Mind the Gap — Getting the Number on ODI Sequences
At work last week I lifted the covers on the Red Pill Analytics Slowly Changing Dimension ODI IKM for Oracle. If you haven’t heard about this knowledge module, it was specifically written to take a dimension source table and transform it to a slowly changing dimension target table. Unlike other similar IKMs, this module uses a mix of analytic functions and set operations to handle record closure and surrogate key management on SCD2 records efficiently. As an added bonus it works with mixed SCD2/ SCD1 attributes. We also have a similar IKM for Microsoft SQL Server.
Currently, I am enhancing the RPA Oracle IKM to build-in flow control handling. We left that part out earlier as it is, perhaps, a less common use case. If you are following an Oracle Reference Architecture approach to building your BI platform you probably have done the data validity checking at an earlier stage than the “publish to dimension table”.
Whilst implementing the new code and testing it I was reminded about some of the quirks of using sequences in ODI. ODI supports many kinds of sequences: Standard, Specific, and Native. However, coming from a database background, I prefer to use native if the underlying technology supports it. Not all databases support sequences, but where they do they will be the most efficient way to generate unique numeric key values.
Adding a sequence to a mapping is a simple matter of editing the expression on the column properties, either directly on the target table or on any component that exposes the column. Using the RPA Oracle SCD IKM as an example this is often the target column as our dimension load is very simple indeed.
Sequences declared in ODI can be selected directly from the ODI Objects selector of the Expression Editor
By default our sequence becomes :[project name].[sequence name].NEXTVAL (I am assuming you don’t really want to use CURIAL), meaning the sequence is an ODI “bind” object. The ODI manual also gives us a second syntax for a sequence expression. This syntax replaces the leading colon with a #. The two syntaxes give different results at execution time. It is down to how the ODI agent executing the mapping interprets the expression.
:[project name].[sequence name].NEXTVAL equates to ‘for each target row get the next sequence value’
#[project name].[sequence name].NEXTVAL equates to ‘for this execution get the next sequence value then apply it to all target rows’
This difference between ‘:’ and ‘#’ also explains why using the ODI bind (:) is slower when using variables in a mapping.
Rail travellers in the UK and particularly on the London Underground will have heard the expression ‘MIND THE GAP’. Gaps need minding when the distance from the train to the platform in stations is larger than expected and there is a danger of falling.
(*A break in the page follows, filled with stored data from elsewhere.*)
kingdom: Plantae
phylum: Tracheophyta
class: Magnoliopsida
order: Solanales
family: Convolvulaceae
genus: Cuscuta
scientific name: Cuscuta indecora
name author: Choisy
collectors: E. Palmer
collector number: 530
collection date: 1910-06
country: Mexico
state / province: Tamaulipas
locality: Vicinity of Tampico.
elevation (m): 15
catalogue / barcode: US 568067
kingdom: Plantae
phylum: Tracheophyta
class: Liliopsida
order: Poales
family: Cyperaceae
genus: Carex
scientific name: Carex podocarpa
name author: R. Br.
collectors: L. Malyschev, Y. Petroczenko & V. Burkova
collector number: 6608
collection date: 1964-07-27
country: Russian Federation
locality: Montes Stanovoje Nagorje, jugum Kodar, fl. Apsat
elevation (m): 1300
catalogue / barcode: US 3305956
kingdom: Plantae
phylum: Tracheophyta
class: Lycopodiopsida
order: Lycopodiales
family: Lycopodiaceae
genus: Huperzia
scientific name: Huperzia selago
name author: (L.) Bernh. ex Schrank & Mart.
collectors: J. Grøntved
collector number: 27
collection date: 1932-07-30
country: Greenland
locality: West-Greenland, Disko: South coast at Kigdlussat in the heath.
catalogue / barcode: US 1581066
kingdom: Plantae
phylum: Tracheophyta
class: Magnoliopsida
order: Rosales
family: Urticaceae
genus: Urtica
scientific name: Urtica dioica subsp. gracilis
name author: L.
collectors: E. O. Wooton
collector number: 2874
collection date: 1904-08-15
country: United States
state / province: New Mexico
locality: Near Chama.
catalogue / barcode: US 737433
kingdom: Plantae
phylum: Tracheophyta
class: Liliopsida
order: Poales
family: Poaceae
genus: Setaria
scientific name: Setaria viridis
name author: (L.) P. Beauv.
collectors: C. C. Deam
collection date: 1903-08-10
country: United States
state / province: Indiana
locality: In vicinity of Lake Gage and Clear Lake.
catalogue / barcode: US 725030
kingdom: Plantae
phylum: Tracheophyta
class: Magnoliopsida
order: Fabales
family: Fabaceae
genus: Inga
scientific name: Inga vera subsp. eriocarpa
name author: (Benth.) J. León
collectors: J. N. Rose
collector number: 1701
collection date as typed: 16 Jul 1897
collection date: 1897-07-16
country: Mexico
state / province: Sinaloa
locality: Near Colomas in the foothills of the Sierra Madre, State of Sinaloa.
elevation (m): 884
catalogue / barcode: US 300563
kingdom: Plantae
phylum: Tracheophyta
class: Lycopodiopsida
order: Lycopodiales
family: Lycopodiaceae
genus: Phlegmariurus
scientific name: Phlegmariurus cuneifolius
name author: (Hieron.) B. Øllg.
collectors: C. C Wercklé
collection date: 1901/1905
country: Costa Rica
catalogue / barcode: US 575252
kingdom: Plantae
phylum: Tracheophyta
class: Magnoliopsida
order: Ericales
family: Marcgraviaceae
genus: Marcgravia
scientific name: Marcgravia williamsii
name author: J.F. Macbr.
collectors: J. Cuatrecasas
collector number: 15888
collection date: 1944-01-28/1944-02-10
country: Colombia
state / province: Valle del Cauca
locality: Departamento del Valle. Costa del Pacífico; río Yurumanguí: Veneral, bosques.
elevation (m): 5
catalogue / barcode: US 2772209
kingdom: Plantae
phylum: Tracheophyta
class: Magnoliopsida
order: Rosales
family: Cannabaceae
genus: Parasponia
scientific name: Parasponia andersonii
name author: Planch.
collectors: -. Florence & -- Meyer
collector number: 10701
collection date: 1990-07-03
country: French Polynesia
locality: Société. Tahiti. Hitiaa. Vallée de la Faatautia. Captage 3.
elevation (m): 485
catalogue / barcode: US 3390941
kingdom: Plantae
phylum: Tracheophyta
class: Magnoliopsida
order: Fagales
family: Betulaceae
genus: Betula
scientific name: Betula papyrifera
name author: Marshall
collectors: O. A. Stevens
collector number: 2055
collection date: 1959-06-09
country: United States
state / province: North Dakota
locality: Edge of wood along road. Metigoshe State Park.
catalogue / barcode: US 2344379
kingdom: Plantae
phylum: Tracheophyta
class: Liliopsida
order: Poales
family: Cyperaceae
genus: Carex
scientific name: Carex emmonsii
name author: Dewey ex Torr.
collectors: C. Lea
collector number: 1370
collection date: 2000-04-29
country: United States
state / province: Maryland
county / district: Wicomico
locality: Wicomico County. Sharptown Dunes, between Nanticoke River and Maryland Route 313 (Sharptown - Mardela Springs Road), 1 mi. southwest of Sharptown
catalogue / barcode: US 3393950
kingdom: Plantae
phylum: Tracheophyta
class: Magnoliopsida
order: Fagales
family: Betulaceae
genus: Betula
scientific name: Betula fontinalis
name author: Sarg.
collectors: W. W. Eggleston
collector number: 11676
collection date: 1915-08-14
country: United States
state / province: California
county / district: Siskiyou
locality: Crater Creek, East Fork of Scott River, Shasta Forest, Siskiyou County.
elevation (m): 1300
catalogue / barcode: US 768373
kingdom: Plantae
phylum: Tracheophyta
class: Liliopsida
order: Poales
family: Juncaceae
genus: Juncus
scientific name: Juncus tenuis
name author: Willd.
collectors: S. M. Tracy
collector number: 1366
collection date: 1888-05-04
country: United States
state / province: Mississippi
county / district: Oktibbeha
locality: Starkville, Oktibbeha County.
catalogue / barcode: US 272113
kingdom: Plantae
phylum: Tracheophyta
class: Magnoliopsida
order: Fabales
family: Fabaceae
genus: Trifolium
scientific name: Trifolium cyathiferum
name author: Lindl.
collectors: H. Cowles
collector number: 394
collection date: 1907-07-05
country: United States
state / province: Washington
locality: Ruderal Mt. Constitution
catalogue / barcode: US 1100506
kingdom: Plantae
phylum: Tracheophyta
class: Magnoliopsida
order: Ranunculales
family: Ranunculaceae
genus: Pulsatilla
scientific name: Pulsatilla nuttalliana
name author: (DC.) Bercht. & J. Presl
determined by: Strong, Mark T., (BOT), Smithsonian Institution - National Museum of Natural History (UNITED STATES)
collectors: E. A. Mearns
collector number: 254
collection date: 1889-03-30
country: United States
So what have gaps to do with sequences? In fact having a gap in a sequence is the way of life. In Oracle databases we can get gaps when transactions rollback (there is no mechanism to return the number to the sequence pool); gaps when we start the database as the sequence is often set to ‘cache’ a block of numbers to speed sequence access; gaps on RAC when each node may have its own cache of numbers.
When testing my SCD module I noticed some large gaps between key values when new records were processed and certainly not associated with RAC, DB restarts nor rollback. So why the gaps? Let’s look at this snippet of pseudo code used in the KM for surrogate key creation.
CASE WHEN NEW_KEY_NEEDED = TRUE THEN :DEMO.sq1.NEXTVAL ELSE CURRENT_SK END
What happens here is that the ODI Agent evaluates the sequence expression for each row processed whether the value is used or not. This will leave gaps, and in the case of a dimension where we have few changes that trigger new SCD rows per execution, gaps almost the same size as number of members in the dimension. In a way this does not really matter as the surrogate key is only a unique reference to the row and has no semantic meaning based on its value. However big gaps may mean we hit the maximum value we set on the sequence sooner than we expect.
We can draw on the techniques we used in ODI 10 for using a database sequence and explicitly name the sequence in the column — so if our sequence, SCD_TEST, is in the ODI_DEMO_TRG schema we can set our expression to be ODI_DEMO_TRG.SCD_TEST.nextval, just as we would do in SQL. In reality I would use an ODI Ref Function to resolve the schema name. This gets rid of all the gaps generated by the execution of the KM.